At this time, I just landed a job as a Junior Cook. It's a good first step in landing in the HK Labour Market, but I know I won't be using this in the long-term. It's only to establish myself only for the experience and foundation in this Labour Market.

I don't walk into restaurants themselves and demand for a job, I send resumes over to the e-mail addresses of the employer. After I have my Western Cook Certification, I do intend to start really establishing myself as a Commis Chef.



Career Doctor's picture
Career Doctor  
Posted Friday, 10 September 2010 01:01 PM

So what kind of food can you cook? What’s your speciality? While it's true there seems to be quite a large demand for talent in the food & beverage industry, you have to have something unique to sell!

Do you have any targets in mind? Say a certain kind of restaurant that you think you can cook their food well? Or in the very the least know the required cooking procedures and capable of doing it?

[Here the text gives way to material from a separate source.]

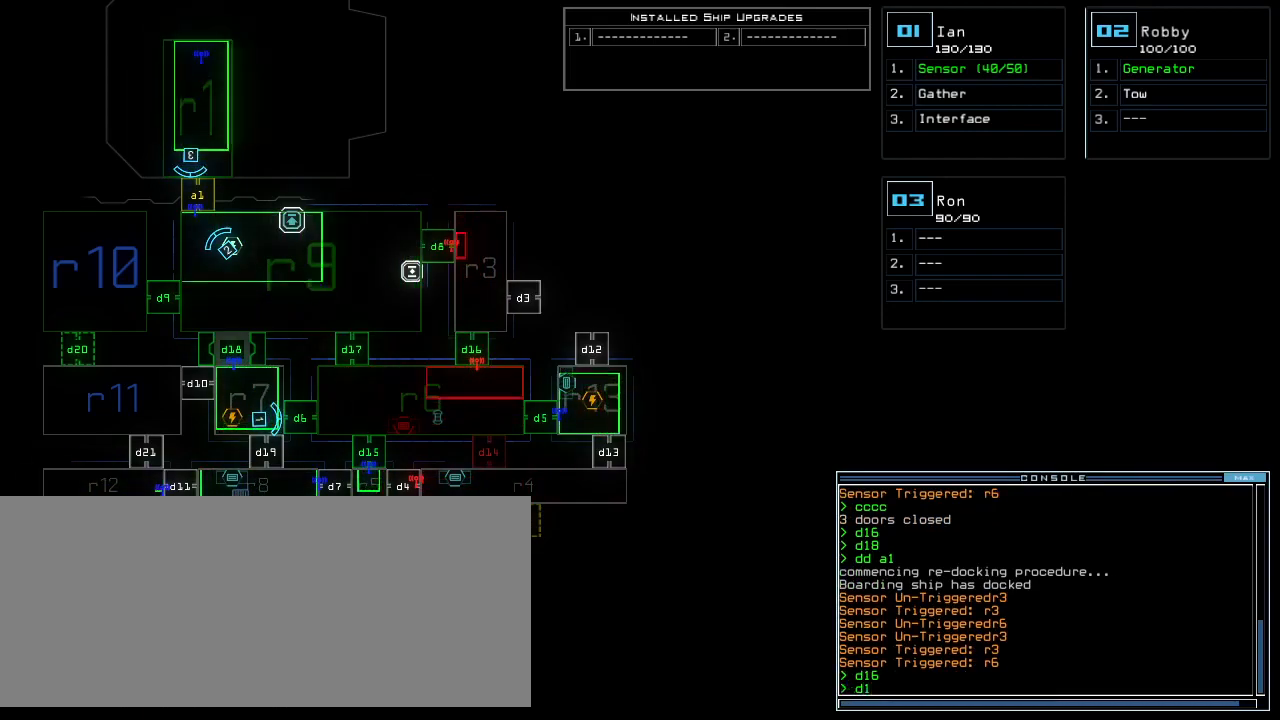
{"keys": []}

You can't speak Cantonese? This may or may not be a problem, it all very much depends on the kitchen you join. Large build? Most chefs I know are pretty big and chubby. Even me myself as a family cook, I am big! But to what extent are you talking about? As long as you are at a healthy weight for your size, that is most important. Be confident!

In the meantime, it’s a good idea to get some local accreditation to support your CV and it may introduce you to local professionals who can give you some advice and build up your local network of contacts.

In any case, you need a focus. You can't just walk into any restaurant and ask for a job. What kind or level of a job are you looking for? Mind telling us more?